#### Artikeltext:
────────────────────────────────────────
Zürcher Bildungsprojekt: «Viele Stadtkinder waren noch nie auf einem Acker»
Zürich bekommt einen «Weltacker». Auf einem ehemaligen Fussballfeld im Kreis 12 entsteht ein neues Bildungsangebot, das Kindern unser Ernährungssystem näherbringen soll.
«Achtung, freie Laufenten!» – ein Schild, das man mitten in Zürich nicht erwartet. Doch nur wenige Gehminuten von der Tramhaltestelle Roswiesen entfernt, unterhalb vom Huebhof im Kreis 12, können Stadtkinder bald Landluft schnuppern. Vor der geplanten Ackerfläche steht zwar bislang nur ein Schild, das auf das zukünftige Projekt hinweist. Doch in den kommenden Monaten soll auf dem ungenutzten Fussballfeld ein 2000 Quadratmeter grosser Lernacker entstehen.
Die Zahl klingt zunächst beliebig, ist aber das Herzstück der Idee «Weltacker»: Die gesamte Ackerfläche der Erde umfasst rund 1,6 Milliarden Hektar. Teilt man diese durch die Weltbevölkerung, bleiben jedem Menschen 2000 Quadratmeter, auf denen alles wachsen muss, was ihn ernährt und versorgt.
Dazu gehört beispielsweise Weizen für Brot, Kartoffeln, Kohl und Karotten, Mais und Soja für Tierfutter, Zuckerrüben für den Zucker im Kaffee, Baumwolle für T-Shirts, Sonnenblumen für Speiseöl und Raps für Biodiesel. Doch die Realität sieht anders aus: Laut dem Weltacker Verband, einem internationalen Bildungsnetzwerk, beansprucht eine Person in der EU im Schnitt bis zu 3000 Quadratmeter.
Spaghetti Bolognese vom Acker
Um schon jetzt ein Gespür für diese Zusammenhänge zu bekommen und die Zeit bis zur Eröffnung des eigentlichen Weltackers im Frühjahr 2026 zu überbrücken, gibt es neben dem Huebhof bereits die sogenannte «Saison 0».
Das Projekt, das vom Verein Weltacker Zürich betrieben wird, zeigt auf kleiner Fläche exemplarisch, welche Pflanzen nötig sind, um ein einziges Gericht, etwa Spaghetti Bolognese, anzubauen. Dafür braucht es Weizen für die Pasta, Tomaten, Zwiebeln und Gewürze und in der klassischen Variante zusätzlich Futterpflanzen, um Fleisch zu erzeugen.
In der vegetarischen Variante fällt dieser Teil weg, und plötzlich bleibt ein Stück Acker frei, der für anderes genutzt werden könnte. «So wird auf einen Blick sichtbar, wie stark unsere Ernährung den Boden beansprucht.», sagt Olivia Senn, Vorstandsmitglied von Weltacker Zürich.
Dass Zürich bisher keinen eigenen Weltacker hatte, wunderte Senn schon während ihres Studiums in Umweltwissenschaften. Direkt nach ihrem Masterabschluss gründete sie mit Barbara Holzer, Rahel Fuchs und Simone Gabi den Weltacker Zürich. Doch eine passende Fläche zu finden, sei schwierig gewesen.
────────────────────────────────────────
#### Zu prüfende Daten:
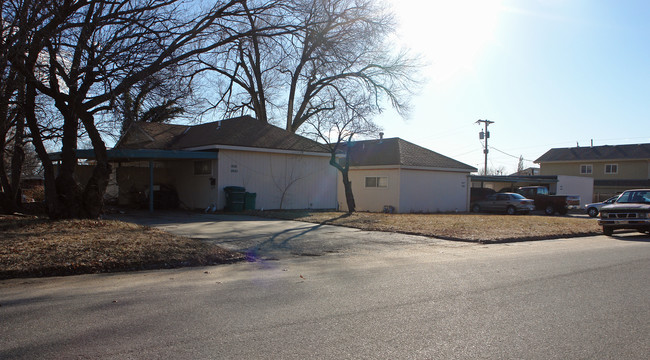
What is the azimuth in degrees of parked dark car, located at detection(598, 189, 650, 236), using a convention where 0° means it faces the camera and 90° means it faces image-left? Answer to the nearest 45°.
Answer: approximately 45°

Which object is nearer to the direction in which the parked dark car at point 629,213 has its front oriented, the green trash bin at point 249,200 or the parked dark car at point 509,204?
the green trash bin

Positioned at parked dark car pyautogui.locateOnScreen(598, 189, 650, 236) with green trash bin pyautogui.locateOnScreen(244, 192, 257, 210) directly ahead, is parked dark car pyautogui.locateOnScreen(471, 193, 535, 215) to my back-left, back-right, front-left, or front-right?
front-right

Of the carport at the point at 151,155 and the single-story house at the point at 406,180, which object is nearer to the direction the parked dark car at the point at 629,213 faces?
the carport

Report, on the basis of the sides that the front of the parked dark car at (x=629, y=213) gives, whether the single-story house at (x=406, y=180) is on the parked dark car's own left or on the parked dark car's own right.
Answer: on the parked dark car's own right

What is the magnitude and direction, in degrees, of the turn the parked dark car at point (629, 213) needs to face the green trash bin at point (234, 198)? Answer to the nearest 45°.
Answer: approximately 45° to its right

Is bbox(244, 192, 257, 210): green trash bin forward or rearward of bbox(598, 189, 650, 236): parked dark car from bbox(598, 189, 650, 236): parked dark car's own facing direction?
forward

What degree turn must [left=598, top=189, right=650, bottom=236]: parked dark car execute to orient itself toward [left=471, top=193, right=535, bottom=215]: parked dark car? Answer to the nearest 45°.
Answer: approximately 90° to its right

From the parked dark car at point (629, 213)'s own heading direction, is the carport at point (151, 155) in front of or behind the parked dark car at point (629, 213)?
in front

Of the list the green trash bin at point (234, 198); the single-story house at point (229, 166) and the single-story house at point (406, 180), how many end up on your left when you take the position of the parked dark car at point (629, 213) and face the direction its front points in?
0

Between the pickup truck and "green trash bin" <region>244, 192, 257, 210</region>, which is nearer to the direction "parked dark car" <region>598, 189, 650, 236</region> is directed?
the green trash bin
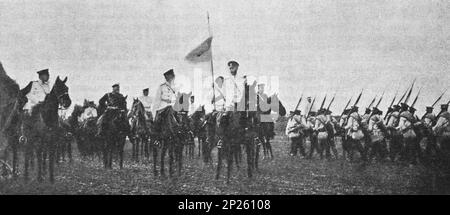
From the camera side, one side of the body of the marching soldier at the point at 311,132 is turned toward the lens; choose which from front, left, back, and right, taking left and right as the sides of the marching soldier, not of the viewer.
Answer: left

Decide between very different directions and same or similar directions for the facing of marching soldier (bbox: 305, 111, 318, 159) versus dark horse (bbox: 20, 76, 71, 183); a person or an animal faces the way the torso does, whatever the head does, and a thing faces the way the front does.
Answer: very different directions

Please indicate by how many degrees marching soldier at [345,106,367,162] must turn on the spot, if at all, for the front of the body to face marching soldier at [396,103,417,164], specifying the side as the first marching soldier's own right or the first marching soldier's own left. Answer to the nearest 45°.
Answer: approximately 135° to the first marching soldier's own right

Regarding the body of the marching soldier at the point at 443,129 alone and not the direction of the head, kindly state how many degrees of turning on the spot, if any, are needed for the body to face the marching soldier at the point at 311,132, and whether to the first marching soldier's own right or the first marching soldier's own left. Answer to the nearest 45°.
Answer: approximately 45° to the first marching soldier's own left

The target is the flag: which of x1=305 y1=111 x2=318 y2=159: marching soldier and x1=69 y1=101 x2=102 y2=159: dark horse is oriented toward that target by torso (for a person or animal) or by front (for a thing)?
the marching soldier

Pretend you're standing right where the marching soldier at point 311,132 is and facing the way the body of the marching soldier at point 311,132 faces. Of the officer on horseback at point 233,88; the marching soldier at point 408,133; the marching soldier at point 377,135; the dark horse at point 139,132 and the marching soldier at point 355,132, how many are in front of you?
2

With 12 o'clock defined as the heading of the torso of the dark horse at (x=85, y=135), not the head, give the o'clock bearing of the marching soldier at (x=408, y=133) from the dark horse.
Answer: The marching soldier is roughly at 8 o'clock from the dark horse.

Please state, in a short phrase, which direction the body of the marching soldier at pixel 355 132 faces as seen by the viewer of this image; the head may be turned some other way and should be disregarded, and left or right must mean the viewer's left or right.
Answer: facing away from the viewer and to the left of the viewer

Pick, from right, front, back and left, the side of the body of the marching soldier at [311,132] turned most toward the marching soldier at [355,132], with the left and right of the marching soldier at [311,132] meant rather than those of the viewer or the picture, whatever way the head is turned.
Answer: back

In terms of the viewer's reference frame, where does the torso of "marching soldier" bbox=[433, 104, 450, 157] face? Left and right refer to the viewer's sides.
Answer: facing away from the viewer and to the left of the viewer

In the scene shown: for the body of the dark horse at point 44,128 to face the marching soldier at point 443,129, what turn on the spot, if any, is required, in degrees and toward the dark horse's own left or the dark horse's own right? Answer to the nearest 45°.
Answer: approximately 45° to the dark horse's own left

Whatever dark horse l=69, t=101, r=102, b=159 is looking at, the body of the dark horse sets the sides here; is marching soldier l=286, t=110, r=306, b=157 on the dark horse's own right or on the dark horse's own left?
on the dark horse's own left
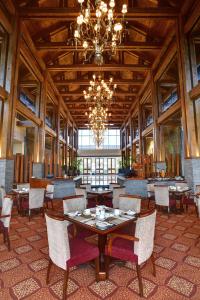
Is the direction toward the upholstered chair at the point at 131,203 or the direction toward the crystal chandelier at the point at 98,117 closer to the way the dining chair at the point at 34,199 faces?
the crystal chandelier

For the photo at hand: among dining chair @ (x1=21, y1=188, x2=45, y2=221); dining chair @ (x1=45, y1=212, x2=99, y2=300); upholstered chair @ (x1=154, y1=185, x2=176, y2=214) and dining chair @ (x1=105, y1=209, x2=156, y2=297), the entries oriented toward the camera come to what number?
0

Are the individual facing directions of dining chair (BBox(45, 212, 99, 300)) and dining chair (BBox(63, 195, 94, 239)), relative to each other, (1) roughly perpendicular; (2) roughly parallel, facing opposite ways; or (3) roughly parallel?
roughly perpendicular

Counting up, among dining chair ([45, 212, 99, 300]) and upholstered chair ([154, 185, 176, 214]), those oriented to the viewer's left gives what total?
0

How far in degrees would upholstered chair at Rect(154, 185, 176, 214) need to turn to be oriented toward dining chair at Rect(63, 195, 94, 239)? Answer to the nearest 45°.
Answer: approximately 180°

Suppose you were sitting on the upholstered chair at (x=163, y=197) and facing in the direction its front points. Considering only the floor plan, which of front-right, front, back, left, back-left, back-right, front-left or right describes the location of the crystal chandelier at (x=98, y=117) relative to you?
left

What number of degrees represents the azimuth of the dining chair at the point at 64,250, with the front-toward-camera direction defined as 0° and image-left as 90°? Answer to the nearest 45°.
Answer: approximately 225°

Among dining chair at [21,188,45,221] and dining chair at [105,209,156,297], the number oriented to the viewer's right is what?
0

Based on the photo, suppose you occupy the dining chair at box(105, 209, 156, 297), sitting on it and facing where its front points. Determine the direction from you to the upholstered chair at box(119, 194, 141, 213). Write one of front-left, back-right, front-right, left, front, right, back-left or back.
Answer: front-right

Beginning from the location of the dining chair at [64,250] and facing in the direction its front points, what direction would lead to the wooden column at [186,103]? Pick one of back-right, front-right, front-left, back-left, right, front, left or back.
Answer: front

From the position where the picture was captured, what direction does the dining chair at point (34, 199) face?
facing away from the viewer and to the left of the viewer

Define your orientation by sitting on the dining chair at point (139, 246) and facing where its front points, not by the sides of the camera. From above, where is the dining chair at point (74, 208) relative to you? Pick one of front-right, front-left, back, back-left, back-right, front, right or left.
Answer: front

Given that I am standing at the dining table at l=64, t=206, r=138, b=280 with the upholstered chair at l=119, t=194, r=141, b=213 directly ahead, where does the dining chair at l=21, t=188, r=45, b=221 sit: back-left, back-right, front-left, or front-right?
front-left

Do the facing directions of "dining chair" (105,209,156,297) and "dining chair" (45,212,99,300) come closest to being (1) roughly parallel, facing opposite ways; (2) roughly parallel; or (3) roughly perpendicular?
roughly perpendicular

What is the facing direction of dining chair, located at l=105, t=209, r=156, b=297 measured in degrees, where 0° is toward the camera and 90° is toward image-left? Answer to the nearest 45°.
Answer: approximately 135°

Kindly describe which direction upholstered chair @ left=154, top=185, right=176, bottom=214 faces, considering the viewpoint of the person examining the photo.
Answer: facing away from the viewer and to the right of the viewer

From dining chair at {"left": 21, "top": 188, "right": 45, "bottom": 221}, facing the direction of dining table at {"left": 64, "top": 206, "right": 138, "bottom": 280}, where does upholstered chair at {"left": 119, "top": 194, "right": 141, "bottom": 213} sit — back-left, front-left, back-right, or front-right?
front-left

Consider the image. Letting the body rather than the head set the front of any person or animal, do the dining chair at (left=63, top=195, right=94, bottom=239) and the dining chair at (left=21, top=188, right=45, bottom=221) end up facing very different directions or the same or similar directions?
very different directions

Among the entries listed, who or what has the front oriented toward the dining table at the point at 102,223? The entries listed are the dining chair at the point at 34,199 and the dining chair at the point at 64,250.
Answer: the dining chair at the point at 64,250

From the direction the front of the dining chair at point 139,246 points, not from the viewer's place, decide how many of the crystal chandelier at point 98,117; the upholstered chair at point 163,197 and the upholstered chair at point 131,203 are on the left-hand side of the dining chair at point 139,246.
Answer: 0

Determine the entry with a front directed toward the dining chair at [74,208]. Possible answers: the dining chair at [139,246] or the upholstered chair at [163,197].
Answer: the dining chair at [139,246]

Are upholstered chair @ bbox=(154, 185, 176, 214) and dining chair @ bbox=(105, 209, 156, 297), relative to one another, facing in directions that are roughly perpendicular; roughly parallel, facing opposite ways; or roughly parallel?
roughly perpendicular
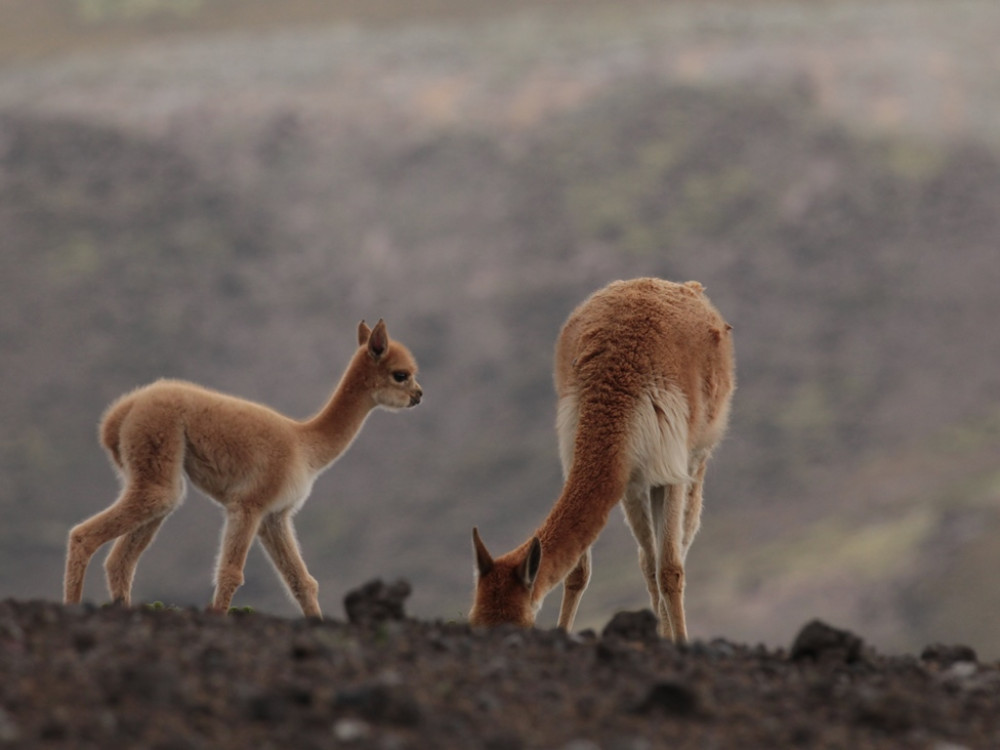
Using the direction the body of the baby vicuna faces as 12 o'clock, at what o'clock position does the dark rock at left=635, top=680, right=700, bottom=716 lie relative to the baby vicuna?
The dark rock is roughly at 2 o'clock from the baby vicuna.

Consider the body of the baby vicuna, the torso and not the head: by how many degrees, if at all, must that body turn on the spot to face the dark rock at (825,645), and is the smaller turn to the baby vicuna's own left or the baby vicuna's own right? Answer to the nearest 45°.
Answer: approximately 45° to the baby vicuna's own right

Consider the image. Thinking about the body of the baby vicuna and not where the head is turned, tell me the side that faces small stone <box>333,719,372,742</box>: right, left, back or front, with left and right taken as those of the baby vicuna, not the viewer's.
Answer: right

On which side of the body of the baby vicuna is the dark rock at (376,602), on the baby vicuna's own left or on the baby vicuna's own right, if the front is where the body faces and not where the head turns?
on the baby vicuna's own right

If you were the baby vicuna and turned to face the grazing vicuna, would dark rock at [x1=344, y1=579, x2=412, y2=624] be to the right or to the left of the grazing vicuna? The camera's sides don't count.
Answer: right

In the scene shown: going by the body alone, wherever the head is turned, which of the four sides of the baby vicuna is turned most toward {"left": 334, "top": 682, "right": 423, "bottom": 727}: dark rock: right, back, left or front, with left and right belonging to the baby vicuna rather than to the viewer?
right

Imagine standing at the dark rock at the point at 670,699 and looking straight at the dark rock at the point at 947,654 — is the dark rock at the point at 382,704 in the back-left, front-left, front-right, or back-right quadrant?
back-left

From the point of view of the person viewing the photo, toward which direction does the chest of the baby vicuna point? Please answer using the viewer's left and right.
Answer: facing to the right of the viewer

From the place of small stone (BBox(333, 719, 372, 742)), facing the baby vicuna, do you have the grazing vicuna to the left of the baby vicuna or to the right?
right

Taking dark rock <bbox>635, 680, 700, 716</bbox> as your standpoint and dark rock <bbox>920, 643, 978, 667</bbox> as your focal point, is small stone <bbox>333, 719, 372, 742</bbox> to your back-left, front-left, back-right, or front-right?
────────────────────────────────────────
Ersetze im Artikel über den Zürcher Weltacker „Tomaten“ durch „Paprika“ und gib den Abschnitt von „Das Projekt, das“ bis einschließlich „von Weltacker Zürich.“ mit dieser Änderung wieder.

Das Projekt, das vom Verein Weltacker Zürich betrieben wird, zeigt auf kleiner Fläche exemplarisch, welche Pflanzen nötig sind, um ein einziges Gericht, etwa Spaghetti Bolognese, anzubauen. Dafür braucht es Weizen für die Pasta, Paprika, Zwiebeln und Gewürze und in der klassischen Variante zusätzlich Futterpflanzen, um Fleisch zu erzeugen.
In der vegetarischen Variante fällt dieser Teil weg, und plötzlich bleibt ein Stück Acker frei, der für anderes genutzt werden könnte. «So wird auf einen Blick sichtbar, wie stark unsere Ernährung den Boden beansprucht.», sagt Olivia Senn, Vorstandsmitglied von Weltacker Zürich.